▶ **Task inputs**:
*** Block opens ***

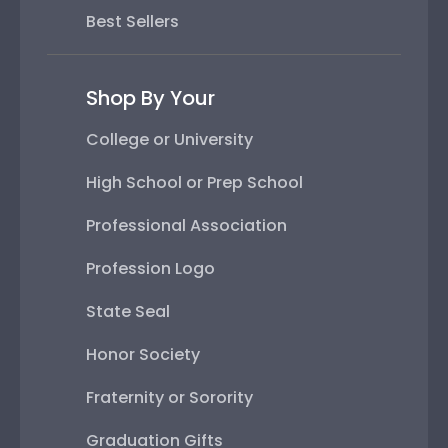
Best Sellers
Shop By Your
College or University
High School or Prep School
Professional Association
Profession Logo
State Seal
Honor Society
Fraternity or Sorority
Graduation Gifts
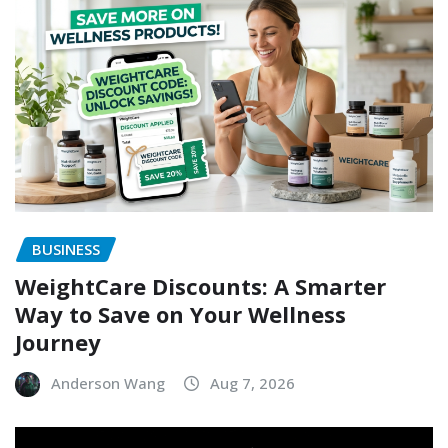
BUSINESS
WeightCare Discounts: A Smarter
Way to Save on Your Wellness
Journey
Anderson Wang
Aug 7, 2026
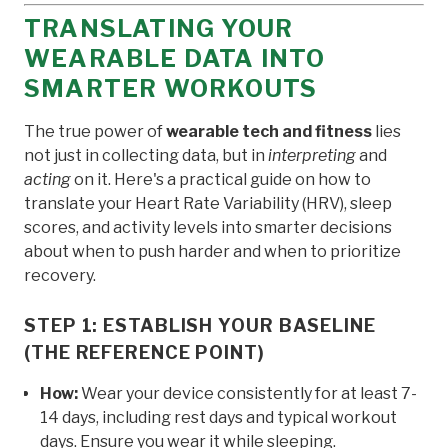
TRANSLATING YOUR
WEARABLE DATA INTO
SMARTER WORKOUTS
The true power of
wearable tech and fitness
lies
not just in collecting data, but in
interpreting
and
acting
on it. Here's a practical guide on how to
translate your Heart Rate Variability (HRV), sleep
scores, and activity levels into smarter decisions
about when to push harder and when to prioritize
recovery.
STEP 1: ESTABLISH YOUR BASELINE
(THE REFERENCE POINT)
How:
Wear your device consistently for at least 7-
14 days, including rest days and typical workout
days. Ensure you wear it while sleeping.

*** Block closes ***
*** Block opens ***

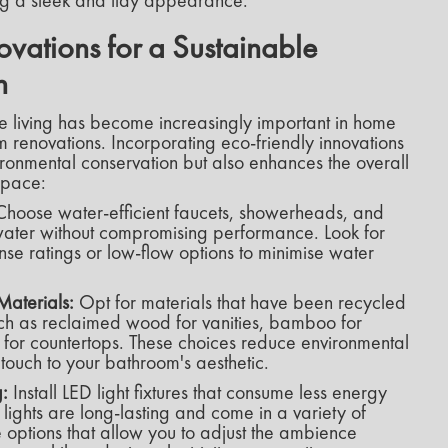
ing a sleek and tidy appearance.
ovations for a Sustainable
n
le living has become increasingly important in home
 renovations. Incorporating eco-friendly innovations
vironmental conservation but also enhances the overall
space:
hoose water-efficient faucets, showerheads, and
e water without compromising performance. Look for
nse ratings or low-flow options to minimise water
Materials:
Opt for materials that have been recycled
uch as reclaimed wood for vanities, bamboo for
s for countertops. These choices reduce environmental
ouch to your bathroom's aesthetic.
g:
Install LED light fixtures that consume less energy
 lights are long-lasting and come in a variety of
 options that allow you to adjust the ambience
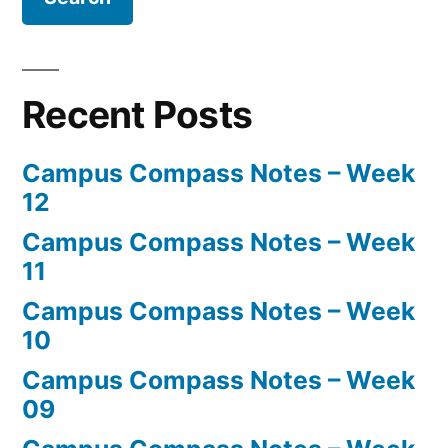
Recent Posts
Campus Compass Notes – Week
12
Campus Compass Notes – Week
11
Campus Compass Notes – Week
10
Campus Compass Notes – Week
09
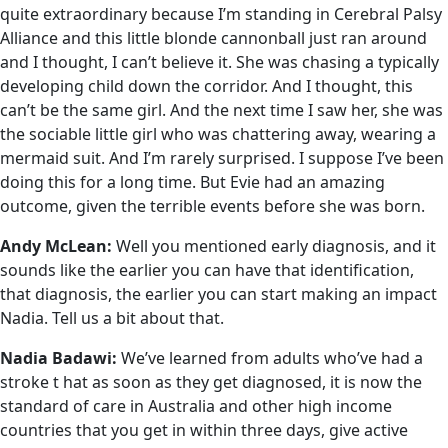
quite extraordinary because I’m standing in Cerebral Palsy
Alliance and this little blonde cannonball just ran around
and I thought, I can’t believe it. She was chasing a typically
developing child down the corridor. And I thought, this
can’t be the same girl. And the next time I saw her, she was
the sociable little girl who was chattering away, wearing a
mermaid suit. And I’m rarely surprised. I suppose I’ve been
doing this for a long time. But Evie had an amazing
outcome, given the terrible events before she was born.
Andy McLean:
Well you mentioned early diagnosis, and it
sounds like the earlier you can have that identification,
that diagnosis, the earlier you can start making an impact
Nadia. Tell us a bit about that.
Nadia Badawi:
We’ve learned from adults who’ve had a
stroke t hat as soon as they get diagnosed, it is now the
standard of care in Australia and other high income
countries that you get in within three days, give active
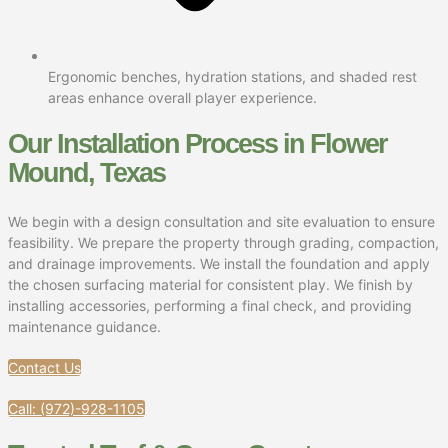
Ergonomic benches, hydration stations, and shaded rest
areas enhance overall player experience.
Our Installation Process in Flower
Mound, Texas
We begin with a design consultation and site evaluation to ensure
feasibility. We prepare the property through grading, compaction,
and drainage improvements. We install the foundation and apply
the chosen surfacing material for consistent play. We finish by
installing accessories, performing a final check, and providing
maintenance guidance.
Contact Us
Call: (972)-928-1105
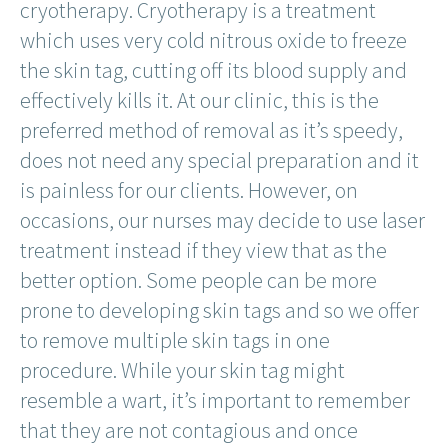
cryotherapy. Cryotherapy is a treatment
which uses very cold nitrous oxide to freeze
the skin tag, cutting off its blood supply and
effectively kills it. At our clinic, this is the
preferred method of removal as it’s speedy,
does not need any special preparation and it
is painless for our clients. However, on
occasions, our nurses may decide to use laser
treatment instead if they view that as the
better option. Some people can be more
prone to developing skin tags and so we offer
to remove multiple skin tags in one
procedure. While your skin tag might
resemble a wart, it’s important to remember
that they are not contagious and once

*** Block closes ***

In the data above, take the line with "maintenance guidance.", the line with "to remove multiple skin tags in one", and every line between, and set them down exactly without pictures.

▶ **Reply**:
maintenance guidance.
Contact Us
Call: (972)-928-1105
cryotherapy. Cryotherapy is a treatment
which uses very cold nitrous oxide to freeze
the skin tag, cutting off its blood supply and
effectively kills it. At our clinic, this is the
preferred method of removal as it’s speedy,
does not need any special preparation and it
is painless for our clients. However, on
occasions, our nurses may decide to use laser
treatment instead if they view that as the
better option. Some people can be more
prone to developing skin tags and so we offer
to remove multiple skin tags in one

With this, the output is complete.